Type 2 plug is a triple-phase plug. In private spaces, charging power levels of up to 22 kWh are common, while charging power levels of up to 43 kWh (400 V, 63 A, AC) can be used at public charging stations. Most public charging stations are equipped with a type 2 socket. All mode 3 charging cables can be used with this, and electric cars can be charged with both type 1 and type 2 plugs. All mode 3 cables on the sides of charging stations have so-called Mennekes plugs (type 2).

It is a a seven-pin plug with one flat edge, this connector was originally favoured by European brands e.g.
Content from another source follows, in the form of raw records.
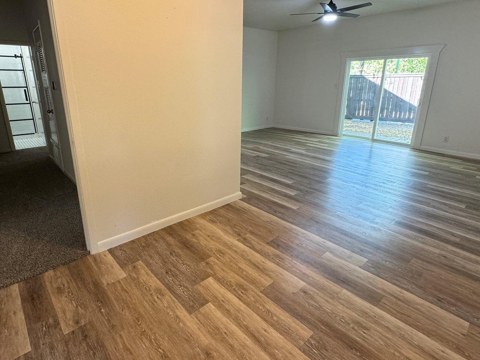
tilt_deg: -16.7
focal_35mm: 20
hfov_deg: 81.7
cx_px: 226
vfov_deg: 65.8
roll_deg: +0.2
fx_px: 277
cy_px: 163
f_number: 2.2
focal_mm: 2.22
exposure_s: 1/60
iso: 200
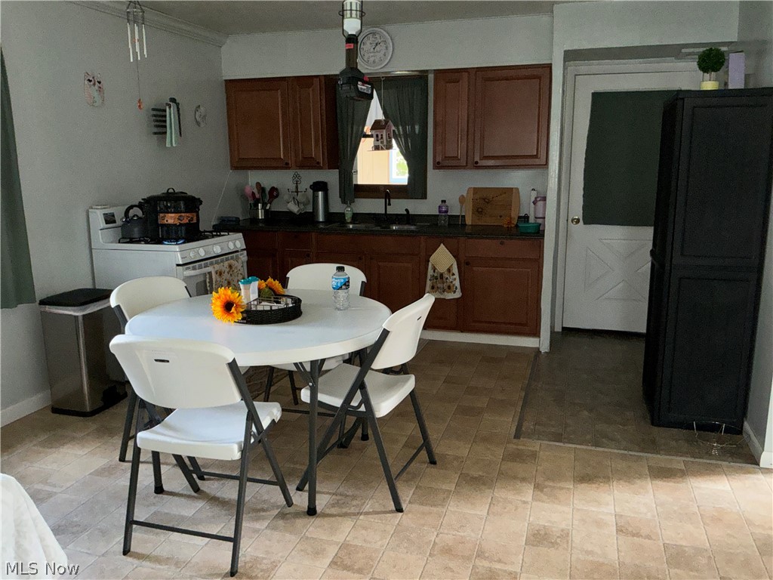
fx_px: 625
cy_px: 290
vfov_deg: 49.7
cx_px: 386
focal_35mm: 28
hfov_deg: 63.4
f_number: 1.8
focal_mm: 3
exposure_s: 1/51
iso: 64
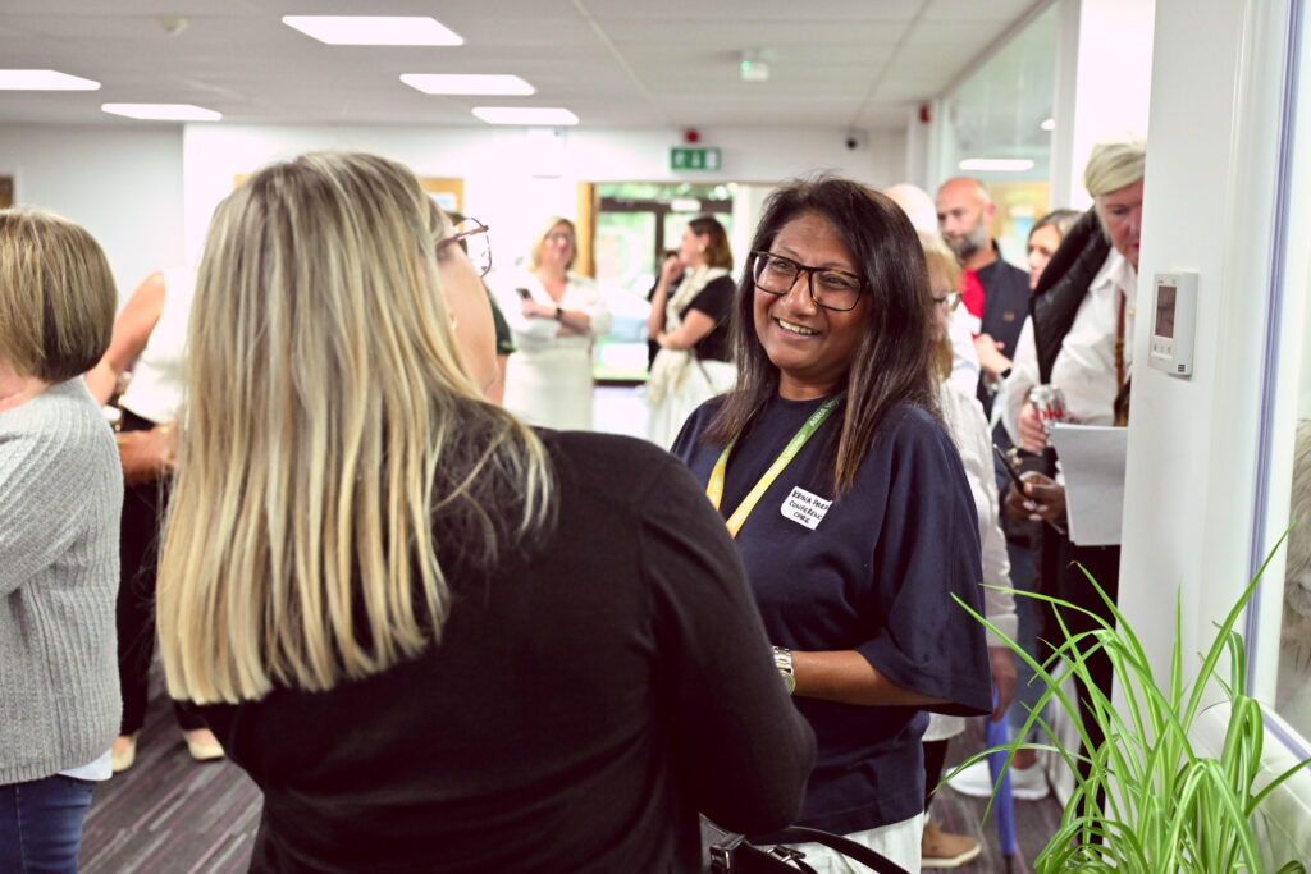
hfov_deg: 48.5
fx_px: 1457
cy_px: 437
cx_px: 656
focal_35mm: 40
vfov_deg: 33.4
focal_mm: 40
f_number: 4
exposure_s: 1/250
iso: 6400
BMW, VW Group, but is now becoming the most popular on all cars. Type 2 plug can carry three-phase power and locks into the socket of a charging point.

UK 3 pin

UK 3 pin is the plug for a standard UK electrical outlet. This connector can be used to charge some EVs in an emergency but lacks the safety, speed and security features of a dedicated charge point.

TESLA Supercharger

For its supercharger, Tesla uses a modified version of the Type 2 Mennekes plug. This allows for the Model S to recharge to 80% within 30 minutes.

EV (Electric Vehicle)

An electric vehicle uses electric motors and motor controllers to power the vehicle instead of propulsion via an internal combustion engine. EVs store electricity in a battery that powers the vehicle’s wheels through an electric motor. Different types of EVs include the battery electric vehicle (BEV), the plug-in hybrid electric vehicle (PHEV), the hybrid electric vehicle (HEV), and the fuel cell electric vehicle (FCEV).

Battery Electric Vehicle(BEV)

A battery electric vehicle (BEV) is a type of electric vehicle. BEVs store energy within the batteries inside the vehicle. A BEV does not have an internal combustion engine but relies solely on an electric battery system for energy. It must be plugged into a charging source to replenish its battery. 

PHEV (Plug-in Hybrid Electric Vehicle)

A PHEV is a type of hybrid electric vehicle that combines an internal combustion engine with an electric motor and a large battery that can be recharged by plugging into an electrical outlet—or in some cases, an electric vehicle charging station. Plug-in hybrids typically can run in at least two modes: “all-electric,” where the motor and battery provide all the car’s energy, and “hybrid,” where both electricity and gasoline are used.

Plug-in Vehicle (PiV)

A plug-in vehicle is a blanket term for any vehicle with a plug socket, including BEVs and PHEVs.

Ultra-Low Emission Vehicle (ULEV)

A car with official tailpipe carbon dioxide emissions of less than 75g/km is eligible for grants and benefits from the UK government.

Range-extended EV (REx)

An EV with only an electric drivetrain, but a small petrol generator to charge the battery when the range is depleted for longer trips. Often considered a type of PHEV.

Hybrid Electric Vehicle (HEV)

A hybrid electric vehicle is a 100% fossil-fueled hybrid car. The most common is the Toyota Prius. A small battery is charged through regenerative braking that generates some electric power in tandem to a combustion engine, but all energy originates from petrol.

State of Charge (SOC)

SOC is the equivalent of a fuel gauge for the battery pack in an EV. The units of SOC are percentage points, with 0% meaning no charge left and 100% meaningfully charged. This allows you to see how much capacity is still available.

Battery Management System (BMS)

Each electric vehicle (EV) has a BMS to monitor the battery.

Charging Management System (LMS)

In an electric vehicle (EV), an LMS controls the charging process.